Editorial

By February 4, 2013Editorial, News

FOI = transparency and accountability

INFORMATION delayed is good governance denied.

For a minute last week, there was a glimmer of hope that President Benigno Aquino III will certify the Freedom of Information Bill as urgent, a certification that could have spelled the difference between the passage or the shelving (once again) of the long-overdue law that has been fermenting in the House of Representatives. But on February 1, all hope has been dashed. The President has been quoted in national media as saying: “That (certifying the FOI bill as urgent) is a very difficult request for me to do. There are specific conditions under the Constitution as to when I can use my powers to certify a measure as urgent.”

The reasoning of Secretary Herminio Coloma, who was in the region last week, that the Palace, and the President himself, has been championing transparency in government even without an FOI Law is simply lame. If the President intends to leave a legacy of good governance characterized by transparency and accountability as he has promised in his campaign three years ago and has repeatedly been pronouncing, it is not enough that he sets personal examples such as publicly disclosing his Statement of Assets and Liabilities. That is simply a choice, or a whim if you like, but not by any means a legal responsibility. What the country needs is an institutionalized system within which public servants, especially the elected ones, could be made accountable by the people for how public funds are spent – or misspent.

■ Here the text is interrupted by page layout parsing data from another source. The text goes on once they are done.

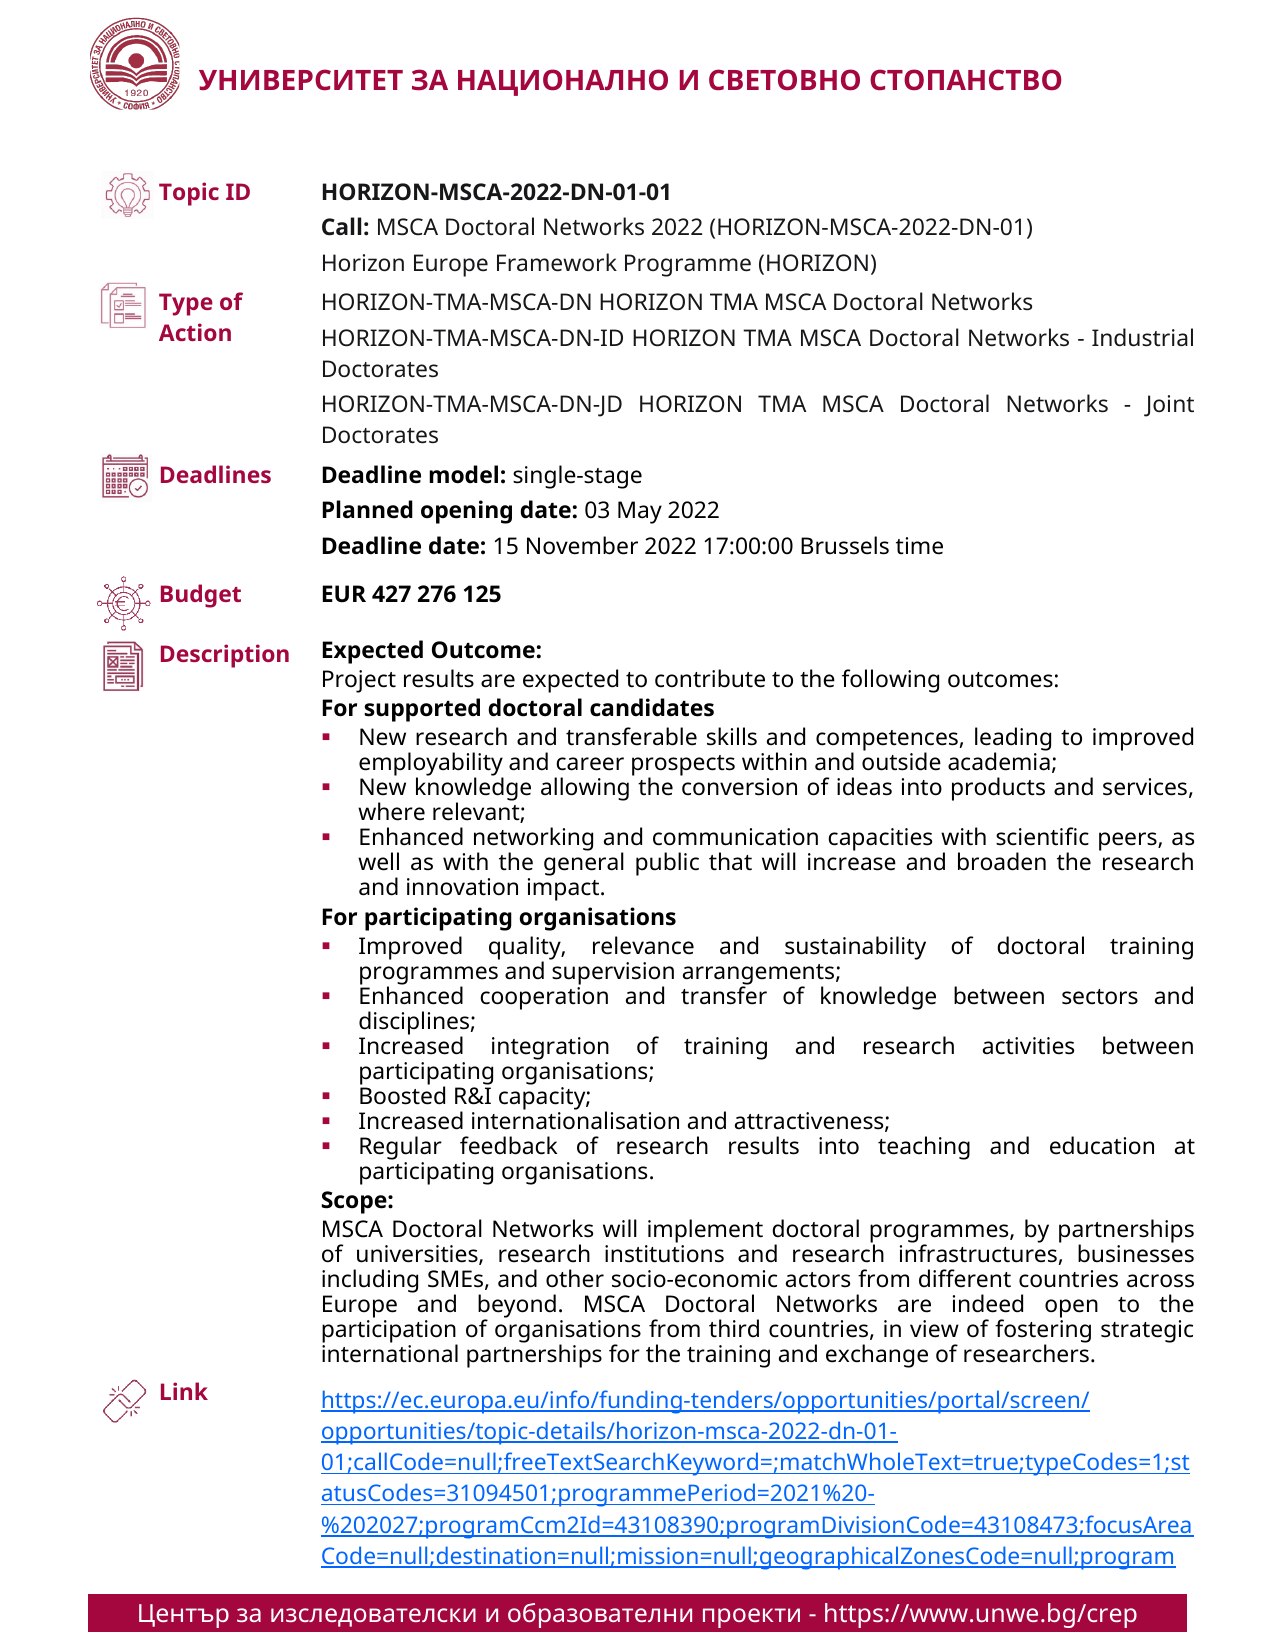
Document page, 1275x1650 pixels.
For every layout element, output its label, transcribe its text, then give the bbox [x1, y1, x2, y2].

table_cell Budget [148, 574, 309, 634]
table_header [89, 172, 147, 282]
table_cell EUR 427 276 125 [309, 574, 1207, 634]
table_cell Link [148, 1372, 309, 1579]
table_cell Deadlines [148, 455, 309, 574]
table_cell HORIZON-TMA-MSCA-DN HORIZON TMA MSCA Doctoral Networks HORIZON-TMA-MSCA-DN-ID HORIZON TMA MSCA Doctoral Networks - Industrial Doctorates HORIZON-TMA-MSCA-DN-JD HORIZON TMA MSCA Doctoral Networks - Joint Doctorates [309, 282, 1207, 455]
table_header Topic ID [148, 172, 309, 282]
table_header HORIZON-MSCA-2022-DN-01-01 Call: MSCA Doctoral Networks 2022 (HORIZON-MSCA-2022-DN-01) Horizon Europe Framework Programme (HORIZON) [309, 172, 1207, 282]
table_cell [89, 574, 147, 634]
table_cell Expected Outcome: Project results are expected to contribute to the following outcomes: For supported doctoral candidates New research and transferable skills and competences, leading to improved employability and career prospects within and outside academia; New knowledge allowing the conversion of ideas into products and services, where relevant; Enhanced networking and communication capacities with scientific peers, as well as with the general public that will increase and broaden the research and innovation impact. For participating organisations Improved quality, relevance and sustainability of doctoral training programmes and supervision arrangements; Enhanced cooperation and transfer of knowledge between sectors and disciplines; Increased integration of training and research activities between participating organisations; Boosted R&I capacity; Increased internationalisation and attractiveness; Regular feedback of research results into teaching and education at participating organisations. Scope: MSCA Doctoral Networks will implement doctoral programmes, by partnerships of universities, research institutions and research infrastructures, businesses including SMEs, and other socio-economic actors from different countries across Europe and beyond. MSCA Doctoral Networks are indeed open to the participation of organisations from third countries, in view of fostering strategic international partnerships for the training and exchange of researchers. [309, 634, 1207, 1372]
table_cell [89, 634, 147, 1372]
table_cell [89, 282, 147, 455]
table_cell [309, 1372, 1207, 1579]
picture [88, 17, 180, 109]
table_cell [89, 1372, 147, 1579]
table_cell Deadline model: single-stage Planned opening date: 03 May 2022 Deadline date: 15 November 2022 17:00:00 Brussels time [309, 455, 1207, 574]
table_cell [89, 455, 147, 574]
table_cell Description [148, 634, 309, 1372]
table_cell Type of Action [148, 282, 309, 455]
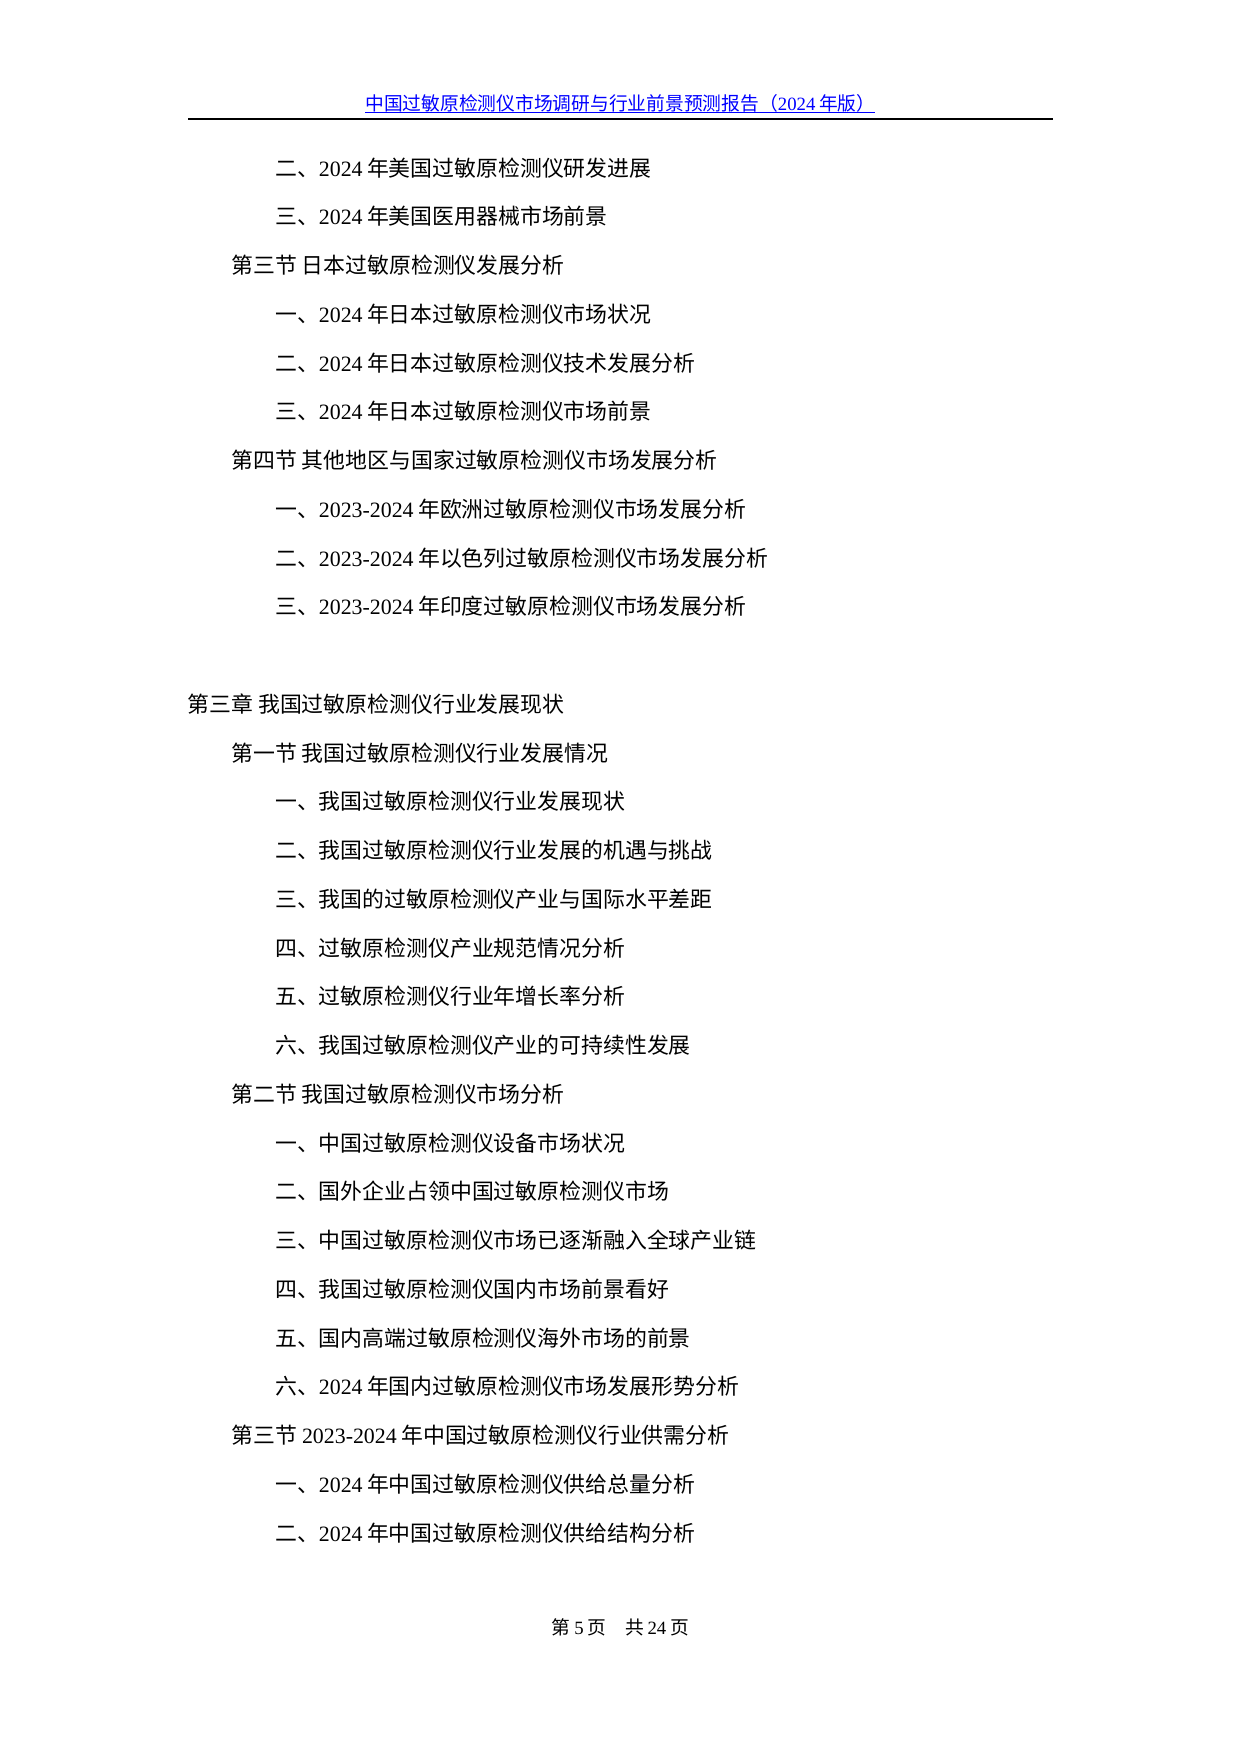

Without an FOI Law, we will face consequences such as those that we are seeing these days in Pangasinan — suspected corruption deals by local government units, particularly in Dagupan; the controversy over the golf course project in Lingayen — and in the national level, the senate scandal over utilization of its funds. Without an FOI Law, we can expect more.

The FOI Law is urgent and was needed yesterday. Let’s not forget where the bill was kept hanging. When the congressional candidates begin campaigning for the May elections, let’s ask them about the FOI, then we’ll most likely get a glimpse of where they stand on transparency and accountability.

* * * * * *

Un-presidential

PURE naivete. That’s what it’s all about.

We refer to President Aquino a.k.a. P-Noy requesting the Catholic bishops to forgive Carlos Celdran. If the Pope’s would-be assassin could be forgiven by the Pope, what more with the Pope’s subalterns doing the same thing to those that had wronged them?

Celdran had done wrong when he rudely intruded into a Mass being officiated by bishops at the Manila Cathedral in 2010. A Manila judge last week found Celdran guilty of “disturbing the peace” and meted him a prison term of up to one year. The verdict is on appeal. But even before Judge Juan Bermejo Jr. could hand down his decision, the bishops had long forgiven Celdran. Does P-Noy not know that men of cloth are the first to forgive?

Or was he merely trying to be cute? Un-presidential, to say the least.